On 29.05.22 00:57, Waldek Hebisch wrote:
On Sat, May 28, 2022 at 11:45:26PM +0200, Ralf Hemmecke wrote:
Does anyone know why the original developers did not allow to copy a cyclic
list?
I guess, one could implement a copy that is again a cyclic list.
copy x ==
y := empty()
for k in 0.. while not empty? x repeat
k = cycleMax and cyclic? x => error "cyclic list"
y := concat(first x, y)
x := rest x
reverse! y
AFAICS there are pragmatic decisions based on execution time and
expected use cases. Years ago we had similar disscussion about
'length'.
OK, I guess, a suggestion to separate List intu a true finite list and a
PossiblyCyclicList is out of question? Is it?

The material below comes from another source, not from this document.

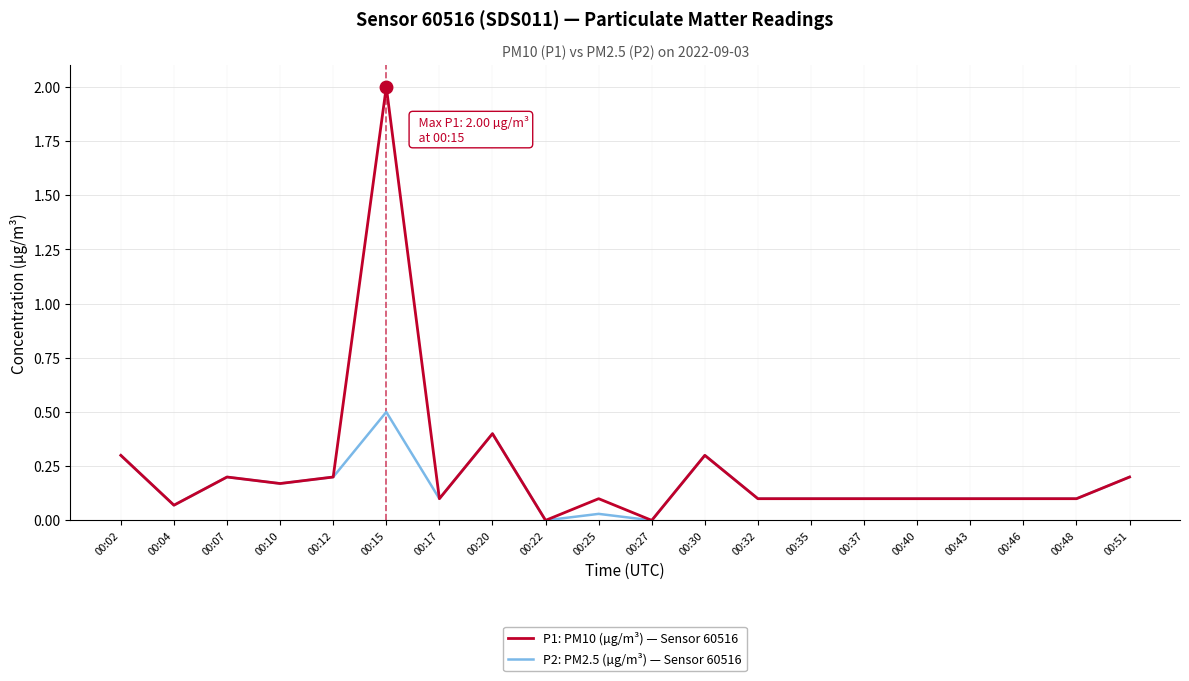

Is it true that P1: PM10 (µg/m³) — Sensor 60516 equals 0.3 at 00:02?

True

I actually think that true lists are important enough to have a
true-list implementation that does not allow cycles.
Above one easily sees that in each iteration "copy" calls "cyclic?" and
cyclic? calls findCycle.
findCycle x ==
y := rest x
while not empty? y repeat
if eq?(x, y) then return x
x := rest x
y := rest y
if empty? y then return y
if eq?(x, y) then return y
y := rest y
y
That looks like copy(x) is O(n^2) where n=#x for ordinary lists.
The same would apply to "=" (in the generic implementation) if
there were no direct implementation
x = y ==
eq?(x, y) => true
while not empty? x and not empty? y repeat
Qfirst x ~=$S Qfirst y => return false
x := Qrest x
y := Qrest y
empty? x and empty? y
in List(S) itself (at the cost of running into an infinite loop for
cyclic lists).
Honestly, I am not happy about it, but being pragmatic could mean that
to fix the list(a..b by s) problem, it is enough to implement it
ignoring the possibility of cyclic structures.